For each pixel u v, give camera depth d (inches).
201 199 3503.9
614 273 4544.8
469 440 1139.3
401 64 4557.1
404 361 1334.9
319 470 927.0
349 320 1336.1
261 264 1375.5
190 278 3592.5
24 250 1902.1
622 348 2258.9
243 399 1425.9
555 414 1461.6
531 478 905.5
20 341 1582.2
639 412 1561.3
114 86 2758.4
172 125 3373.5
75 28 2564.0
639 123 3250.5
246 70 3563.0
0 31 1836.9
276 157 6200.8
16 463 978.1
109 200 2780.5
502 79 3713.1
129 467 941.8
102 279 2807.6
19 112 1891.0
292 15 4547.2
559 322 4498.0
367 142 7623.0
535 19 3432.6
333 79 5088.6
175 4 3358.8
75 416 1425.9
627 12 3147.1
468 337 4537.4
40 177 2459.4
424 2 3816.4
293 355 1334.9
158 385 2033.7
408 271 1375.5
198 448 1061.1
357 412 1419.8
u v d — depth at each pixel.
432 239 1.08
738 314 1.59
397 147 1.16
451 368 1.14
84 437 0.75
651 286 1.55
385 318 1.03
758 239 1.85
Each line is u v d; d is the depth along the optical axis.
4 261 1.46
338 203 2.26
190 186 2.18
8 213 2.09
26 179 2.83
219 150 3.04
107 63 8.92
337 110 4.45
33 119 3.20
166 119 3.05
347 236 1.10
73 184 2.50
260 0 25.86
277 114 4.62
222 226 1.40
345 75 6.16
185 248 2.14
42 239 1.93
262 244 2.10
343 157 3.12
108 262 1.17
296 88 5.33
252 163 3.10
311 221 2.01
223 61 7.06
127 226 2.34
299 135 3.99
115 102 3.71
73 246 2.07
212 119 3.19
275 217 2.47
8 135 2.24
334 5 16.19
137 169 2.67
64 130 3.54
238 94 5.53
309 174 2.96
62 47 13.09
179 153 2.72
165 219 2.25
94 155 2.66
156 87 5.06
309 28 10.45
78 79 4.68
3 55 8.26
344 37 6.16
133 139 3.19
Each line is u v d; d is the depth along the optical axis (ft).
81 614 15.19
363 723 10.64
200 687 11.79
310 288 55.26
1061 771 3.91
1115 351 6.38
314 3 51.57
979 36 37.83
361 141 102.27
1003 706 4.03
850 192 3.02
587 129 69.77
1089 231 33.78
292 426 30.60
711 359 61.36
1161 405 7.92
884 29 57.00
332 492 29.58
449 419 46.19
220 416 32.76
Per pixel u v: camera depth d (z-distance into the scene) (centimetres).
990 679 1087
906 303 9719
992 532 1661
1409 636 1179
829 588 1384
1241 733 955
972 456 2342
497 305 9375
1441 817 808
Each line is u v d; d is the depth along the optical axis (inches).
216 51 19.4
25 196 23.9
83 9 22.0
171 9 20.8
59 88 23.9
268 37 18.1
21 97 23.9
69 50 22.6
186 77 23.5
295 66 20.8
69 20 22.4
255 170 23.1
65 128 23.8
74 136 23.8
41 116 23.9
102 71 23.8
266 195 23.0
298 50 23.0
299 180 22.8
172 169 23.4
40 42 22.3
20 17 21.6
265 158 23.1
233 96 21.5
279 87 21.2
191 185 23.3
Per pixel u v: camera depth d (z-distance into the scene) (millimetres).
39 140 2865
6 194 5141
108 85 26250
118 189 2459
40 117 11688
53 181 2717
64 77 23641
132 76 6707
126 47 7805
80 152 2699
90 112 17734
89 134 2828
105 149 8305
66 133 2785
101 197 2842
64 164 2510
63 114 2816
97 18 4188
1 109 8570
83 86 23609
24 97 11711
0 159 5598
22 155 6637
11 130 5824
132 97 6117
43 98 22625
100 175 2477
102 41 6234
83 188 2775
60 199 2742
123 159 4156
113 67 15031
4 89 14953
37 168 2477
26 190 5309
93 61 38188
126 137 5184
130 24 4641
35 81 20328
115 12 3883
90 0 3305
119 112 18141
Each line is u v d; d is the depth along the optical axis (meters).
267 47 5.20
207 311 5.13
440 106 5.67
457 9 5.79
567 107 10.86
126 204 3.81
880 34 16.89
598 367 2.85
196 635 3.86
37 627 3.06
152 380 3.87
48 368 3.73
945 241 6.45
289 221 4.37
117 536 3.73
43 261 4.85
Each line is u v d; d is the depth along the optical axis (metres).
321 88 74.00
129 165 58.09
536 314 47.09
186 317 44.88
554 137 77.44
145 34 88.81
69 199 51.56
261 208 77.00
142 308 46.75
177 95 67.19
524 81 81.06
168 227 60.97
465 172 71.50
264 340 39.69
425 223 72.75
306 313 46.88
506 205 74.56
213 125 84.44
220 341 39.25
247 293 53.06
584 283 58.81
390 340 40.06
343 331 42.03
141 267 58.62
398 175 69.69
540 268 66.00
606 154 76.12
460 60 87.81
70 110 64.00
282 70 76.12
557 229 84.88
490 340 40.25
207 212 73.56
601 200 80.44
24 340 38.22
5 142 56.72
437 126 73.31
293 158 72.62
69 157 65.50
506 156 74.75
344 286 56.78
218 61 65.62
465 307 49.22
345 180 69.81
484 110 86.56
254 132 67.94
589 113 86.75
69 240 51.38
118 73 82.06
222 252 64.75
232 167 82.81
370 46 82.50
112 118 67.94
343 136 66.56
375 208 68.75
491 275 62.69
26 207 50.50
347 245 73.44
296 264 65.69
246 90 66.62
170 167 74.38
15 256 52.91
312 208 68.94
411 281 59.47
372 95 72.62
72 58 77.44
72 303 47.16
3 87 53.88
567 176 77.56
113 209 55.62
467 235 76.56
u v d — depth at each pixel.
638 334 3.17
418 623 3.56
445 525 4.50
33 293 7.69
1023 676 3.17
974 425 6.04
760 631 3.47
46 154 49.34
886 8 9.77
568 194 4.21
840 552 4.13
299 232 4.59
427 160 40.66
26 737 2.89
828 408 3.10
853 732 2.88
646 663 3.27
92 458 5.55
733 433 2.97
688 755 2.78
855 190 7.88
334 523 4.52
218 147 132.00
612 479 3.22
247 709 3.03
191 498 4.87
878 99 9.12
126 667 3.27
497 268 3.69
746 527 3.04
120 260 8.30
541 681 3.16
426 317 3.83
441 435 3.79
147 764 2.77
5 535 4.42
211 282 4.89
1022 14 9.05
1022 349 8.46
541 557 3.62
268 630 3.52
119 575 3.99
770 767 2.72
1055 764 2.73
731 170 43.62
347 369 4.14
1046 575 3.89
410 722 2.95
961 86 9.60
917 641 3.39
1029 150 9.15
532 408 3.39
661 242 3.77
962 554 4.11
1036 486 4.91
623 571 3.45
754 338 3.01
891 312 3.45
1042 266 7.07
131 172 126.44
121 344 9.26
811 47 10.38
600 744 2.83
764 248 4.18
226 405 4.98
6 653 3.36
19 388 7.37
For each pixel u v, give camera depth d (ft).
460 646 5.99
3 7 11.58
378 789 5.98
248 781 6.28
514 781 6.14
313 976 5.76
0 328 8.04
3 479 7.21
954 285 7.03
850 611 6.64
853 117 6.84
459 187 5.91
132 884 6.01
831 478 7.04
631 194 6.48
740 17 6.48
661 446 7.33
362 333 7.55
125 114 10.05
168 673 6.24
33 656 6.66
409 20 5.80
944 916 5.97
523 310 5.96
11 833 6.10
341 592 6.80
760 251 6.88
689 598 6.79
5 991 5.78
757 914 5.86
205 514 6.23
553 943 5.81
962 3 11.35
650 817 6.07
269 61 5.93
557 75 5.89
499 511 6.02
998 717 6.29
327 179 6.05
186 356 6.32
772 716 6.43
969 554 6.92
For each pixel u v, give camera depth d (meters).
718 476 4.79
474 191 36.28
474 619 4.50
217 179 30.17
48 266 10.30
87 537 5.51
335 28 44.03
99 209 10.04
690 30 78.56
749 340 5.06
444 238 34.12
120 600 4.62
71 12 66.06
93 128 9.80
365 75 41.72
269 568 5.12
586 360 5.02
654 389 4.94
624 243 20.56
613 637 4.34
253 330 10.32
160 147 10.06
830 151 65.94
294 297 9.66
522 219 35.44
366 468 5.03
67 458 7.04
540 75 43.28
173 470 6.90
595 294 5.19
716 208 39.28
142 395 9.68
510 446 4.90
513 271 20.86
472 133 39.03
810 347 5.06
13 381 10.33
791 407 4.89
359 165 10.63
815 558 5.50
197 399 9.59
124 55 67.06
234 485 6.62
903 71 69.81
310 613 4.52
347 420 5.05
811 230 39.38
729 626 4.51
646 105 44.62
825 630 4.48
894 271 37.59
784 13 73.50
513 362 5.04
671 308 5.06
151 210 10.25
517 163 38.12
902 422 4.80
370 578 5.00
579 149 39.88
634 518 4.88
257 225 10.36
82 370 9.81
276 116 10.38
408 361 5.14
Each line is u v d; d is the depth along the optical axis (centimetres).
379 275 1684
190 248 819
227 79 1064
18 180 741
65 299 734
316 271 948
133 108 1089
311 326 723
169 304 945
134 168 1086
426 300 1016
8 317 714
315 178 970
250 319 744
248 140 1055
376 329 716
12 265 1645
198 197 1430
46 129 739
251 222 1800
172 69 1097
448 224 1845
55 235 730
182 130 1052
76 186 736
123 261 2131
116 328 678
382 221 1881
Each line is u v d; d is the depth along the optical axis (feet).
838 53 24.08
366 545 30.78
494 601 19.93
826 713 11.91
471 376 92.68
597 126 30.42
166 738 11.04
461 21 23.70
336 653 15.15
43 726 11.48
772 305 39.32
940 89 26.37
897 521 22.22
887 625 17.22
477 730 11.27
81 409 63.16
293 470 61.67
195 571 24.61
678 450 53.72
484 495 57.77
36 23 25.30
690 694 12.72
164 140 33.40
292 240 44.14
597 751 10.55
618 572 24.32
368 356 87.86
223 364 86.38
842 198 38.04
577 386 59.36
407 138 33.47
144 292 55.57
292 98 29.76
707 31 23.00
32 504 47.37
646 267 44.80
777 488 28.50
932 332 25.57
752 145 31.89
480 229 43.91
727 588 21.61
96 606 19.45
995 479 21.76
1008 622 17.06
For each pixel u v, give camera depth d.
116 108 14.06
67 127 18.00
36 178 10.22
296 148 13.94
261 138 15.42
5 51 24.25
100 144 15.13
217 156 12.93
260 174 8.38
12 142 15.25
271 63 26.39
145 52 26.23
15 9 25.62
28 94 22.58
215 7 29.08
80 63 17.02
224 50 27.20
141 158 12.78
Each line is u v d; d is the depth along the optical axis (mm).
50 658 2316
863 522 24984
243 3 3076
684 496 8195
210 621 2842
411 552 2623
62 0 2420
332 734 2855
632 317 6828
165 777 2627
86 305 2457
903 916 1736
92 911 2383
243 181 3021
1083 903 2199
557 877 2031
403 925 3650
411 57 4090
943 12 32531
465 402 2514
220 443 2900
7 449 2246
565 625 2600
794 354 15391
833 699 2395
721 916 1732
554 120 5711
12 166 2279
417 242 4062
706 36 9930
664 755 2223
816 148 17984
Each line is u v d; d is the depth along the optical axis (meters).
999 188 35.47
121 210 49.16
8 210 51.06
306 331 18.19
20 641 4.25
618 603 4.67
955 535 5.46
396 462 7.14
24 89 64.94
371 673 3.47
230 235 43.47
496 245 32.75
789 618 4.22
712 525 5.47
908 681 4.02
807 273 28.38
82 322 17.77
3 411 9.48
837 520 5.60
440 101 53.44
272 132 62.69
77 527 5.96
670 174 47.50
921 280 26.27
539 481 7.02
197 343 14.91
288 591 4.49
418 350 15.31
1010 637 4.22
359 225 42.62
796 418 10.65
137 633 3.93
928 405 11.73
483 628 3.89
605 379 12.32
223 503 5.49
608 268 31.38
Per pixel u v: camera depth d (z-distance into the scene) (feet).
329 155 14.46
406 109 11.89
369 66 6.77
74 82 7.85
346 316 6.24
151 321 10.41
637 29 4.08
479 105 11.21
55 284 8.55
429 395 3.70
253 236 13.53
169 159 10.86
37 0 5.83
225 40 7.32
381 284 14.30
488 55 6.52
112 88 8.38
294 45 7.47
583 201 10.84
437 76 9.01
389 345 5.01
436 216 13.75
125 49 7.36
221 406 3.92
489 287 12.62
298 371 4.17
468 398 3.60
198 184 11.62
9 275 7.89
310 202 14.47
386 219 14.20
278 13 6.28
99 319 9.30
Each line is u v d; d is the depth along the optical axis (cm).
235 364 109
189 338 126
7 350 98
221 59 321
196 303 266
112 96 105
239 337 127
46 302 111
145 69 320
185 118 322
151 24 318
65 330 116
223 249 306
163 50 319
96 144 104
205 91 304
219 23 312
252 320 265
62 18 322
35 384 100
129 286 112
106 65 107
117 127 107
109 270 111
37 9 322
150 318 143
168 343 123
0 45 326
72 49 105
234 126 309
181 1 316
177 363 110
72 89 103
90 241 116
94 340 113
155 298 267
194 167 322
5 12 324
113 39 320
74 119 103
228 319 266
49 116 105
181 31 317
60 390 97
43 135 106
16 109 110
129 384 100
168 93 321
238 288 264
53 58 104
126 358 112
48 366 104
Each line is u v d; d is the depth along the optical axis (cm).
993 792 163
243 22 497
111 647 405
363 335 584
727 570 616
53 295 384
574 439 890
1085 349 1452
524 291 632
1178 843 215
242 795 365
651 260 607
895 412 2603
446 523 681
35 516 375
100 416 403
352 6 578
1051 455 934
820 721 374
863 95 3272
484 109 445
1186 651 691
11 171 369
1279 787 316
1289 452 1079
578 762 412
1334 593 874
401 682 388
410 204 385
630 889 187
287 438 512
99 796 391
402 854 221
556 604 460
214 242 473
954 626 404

- - -

WHAT THE TASK REQUIRES ▸ The lines you need are those holding the word "pixel"; copy each of them from the material above.

REPLY ▸
For each pixel u v, give camera depth d (inches).
u v d — depth at each pixel.
Per pixel u v: camera depth d (z-distance into the scene) (centimetres).
Per pixel u v: camera depth d (z-distance into the scene) (millimetres).
u v d — depth at each pixel.
For each pixel u v, give camera depth d (ft).
For each pixel u v, give camera depth d (meters).
For each pixel u v, give camera depth d.
Per pixel u v: camera depth d (z-distance into the scene) (feet).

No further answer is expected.